_Exercise description:_
Go through the listing and copy each line that has the string "lines" in it.

• • •

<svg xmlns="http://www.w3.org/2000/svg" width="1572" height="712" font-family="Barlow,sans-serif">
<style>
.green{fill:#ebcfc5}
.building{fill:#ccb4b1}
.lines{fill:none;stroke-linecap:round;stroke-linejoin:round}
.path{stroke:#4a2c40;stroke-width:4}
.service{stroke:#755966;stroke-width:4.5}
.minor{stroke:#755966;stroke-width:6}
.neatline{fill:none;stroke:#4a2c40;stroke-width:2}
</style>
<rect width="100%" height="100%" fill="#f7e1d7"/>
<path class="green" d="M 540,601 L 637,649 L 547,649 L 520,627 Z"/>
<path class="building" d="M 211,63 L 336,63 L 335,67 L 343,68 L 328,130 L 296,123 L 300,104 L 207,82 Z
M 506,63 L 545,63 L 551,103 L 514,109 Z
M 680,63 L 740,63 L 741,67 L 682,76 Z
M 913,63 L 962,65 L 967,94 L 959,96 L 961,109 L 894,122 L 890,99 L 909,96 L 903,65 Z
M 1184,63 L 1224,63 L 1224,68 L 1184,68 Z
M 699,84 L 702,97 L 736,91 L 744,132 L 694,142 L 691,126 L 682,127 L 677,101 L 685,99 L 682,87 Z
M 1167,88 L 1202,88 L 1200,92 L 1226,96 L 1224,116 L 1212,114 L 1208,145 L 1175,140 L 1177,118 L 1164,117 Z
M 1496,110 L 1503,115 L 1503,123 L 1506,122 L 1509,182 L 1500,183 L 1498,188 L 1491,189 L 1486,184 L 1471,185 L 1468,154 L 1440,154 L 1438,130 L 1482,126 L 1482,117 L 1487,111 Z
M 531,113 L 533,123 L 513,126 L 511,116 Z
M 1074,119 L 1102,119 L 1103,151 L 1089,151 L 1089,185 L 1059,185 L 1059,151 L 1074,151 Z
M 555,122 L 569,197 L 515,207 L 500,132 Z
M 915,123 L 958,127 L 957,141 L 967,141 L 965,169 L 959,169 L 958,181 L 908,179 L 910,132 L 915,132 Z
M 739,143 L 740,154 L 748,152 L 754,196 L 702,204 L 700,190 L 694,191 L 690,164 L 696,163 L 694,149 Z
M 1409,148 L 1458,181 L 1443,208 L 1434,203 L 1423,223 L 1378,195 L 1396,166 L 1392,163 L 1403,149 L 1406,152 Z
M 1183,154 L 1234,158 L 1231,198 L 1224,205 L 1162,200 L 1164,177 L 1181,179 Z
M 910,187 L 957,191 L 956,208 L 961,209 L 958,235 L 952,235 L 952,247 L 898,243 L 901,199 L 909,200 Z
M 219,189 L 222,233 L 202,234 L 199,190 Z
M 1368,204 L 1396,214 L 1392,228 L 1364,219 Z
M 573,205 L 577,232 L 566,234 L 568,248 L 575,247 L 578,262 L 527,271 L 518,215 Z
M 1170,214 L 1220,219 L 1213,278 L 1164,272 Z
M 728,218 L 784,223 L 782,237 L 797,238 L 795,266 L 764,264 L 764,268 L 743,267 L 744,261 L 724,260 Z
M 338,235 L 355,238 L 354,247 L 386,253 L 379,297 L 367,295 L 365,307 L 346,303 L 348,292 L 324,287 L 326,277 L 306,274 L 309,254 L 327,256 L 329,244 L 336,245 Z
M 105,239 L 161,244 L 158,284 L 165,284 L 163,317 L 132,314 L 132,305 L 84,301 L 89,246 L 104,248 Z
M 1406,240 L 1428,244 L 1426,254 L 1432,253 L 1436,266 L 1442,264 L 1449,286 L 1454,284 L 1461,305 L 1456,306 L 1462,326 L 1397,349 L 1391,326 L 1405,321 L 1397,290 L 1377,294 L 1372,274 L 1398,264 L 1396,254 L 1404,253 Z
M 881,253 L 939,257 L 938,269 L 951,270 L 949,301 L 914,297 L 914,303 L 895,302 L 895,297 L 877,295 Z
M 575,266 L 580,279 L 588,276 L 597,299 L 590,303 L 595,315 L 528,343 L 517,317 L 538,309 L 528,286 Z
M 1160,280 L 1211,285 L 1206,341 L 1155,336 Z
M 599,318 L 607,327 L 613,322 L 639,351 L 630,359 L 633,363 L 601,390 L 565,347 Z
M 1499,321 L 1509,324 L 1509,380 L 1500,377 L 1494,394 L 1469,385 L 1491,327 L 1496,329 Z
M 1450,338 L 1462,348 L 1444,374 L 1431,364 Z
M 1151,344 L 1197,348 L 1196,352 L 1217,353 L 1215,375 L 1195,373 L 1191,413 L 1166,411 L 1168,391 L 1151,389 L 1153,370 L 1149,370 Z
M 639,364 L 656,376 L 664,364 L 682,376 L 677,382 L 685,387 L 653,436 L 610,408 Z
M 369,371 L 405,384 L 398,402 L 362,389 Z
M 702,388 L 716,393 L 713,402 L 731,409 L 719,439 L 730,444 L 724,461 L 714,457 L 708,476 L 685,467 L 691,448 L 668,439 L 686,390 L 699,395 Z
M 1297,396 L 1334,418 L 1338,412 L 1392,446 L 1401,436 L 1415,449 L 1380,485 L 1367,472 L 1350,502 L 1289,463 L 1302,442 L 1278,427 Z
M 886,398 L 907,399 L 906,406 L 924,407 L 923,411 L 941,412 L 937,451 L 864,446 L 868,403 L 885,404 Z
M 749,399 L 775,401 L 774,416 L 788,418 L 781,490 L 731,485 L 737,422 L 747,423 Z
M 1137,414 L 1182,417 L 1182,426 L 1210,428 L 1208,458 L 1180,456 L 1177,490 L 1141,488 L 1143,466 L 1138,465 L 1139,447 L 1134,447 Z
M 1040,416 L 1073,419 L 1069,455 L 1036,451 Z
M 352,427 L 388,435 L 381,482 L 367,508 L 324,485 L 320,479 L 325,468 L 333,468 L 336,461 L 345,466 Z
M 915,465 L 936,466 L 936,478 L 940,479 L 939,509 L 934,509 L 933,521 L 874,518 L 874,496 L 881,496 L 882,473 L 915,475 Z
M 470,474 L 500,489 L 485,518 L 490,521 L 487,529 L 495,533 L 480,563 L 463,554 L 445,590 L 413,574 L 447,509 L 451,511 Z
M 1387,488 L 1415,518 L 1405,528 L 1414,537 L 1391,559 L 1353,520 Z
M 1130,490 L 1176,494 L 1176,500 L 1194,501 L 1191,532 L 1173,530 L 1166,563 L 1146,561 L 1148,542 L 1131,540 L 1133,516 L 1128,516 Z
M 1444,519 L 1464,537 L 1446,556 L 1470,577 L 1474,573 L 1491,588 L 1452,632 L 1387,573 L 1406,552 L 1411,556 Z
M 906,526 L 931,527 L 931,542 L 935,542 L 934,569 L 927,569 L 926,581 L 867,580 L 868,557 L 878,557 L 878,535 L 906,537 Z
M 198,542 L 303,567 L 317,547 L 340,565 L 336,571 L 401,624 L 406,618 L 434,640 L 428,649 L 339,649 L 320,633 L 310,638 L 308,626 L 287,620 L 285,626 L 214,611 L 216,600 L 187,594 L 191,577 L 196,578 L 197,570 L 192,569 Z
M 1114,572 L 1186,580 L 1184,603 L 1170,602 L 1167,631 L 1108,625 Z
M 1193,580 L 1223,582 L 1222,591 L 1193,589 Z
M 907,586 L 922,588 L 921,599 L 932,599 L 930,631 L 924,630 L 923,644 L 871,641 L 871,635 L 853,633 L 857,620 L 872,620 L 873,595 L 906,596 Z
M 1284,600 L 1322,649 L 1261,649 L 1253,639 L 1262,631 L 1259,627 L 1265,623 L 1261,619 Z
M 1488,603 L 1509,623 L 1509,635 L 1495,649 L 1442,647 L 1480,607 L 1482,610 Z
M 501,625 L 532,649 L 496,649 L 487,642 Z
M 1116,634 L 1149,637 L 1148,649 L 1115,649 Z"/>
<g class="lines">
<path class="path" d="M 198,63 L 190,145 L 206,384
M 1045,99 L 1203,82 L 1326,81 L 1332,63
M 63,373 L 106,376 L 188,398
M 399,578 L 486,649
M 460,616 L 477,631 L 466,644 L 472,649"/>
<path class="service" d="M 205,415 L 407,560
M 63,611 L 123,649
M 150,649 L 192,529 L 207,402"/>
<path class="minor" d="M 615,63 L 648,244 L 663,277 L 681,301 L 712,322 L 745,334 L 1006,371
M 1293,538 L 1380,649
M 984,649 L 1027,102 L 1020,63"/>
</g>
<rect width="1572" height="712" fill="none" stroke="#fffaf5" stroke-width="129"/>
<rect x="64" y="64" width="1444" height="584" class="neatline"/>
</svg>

• • •

_Answer for the task:_
.lines{fill:none;stroke-linecap:round;stroke-linejoin:round}
<g class="lines">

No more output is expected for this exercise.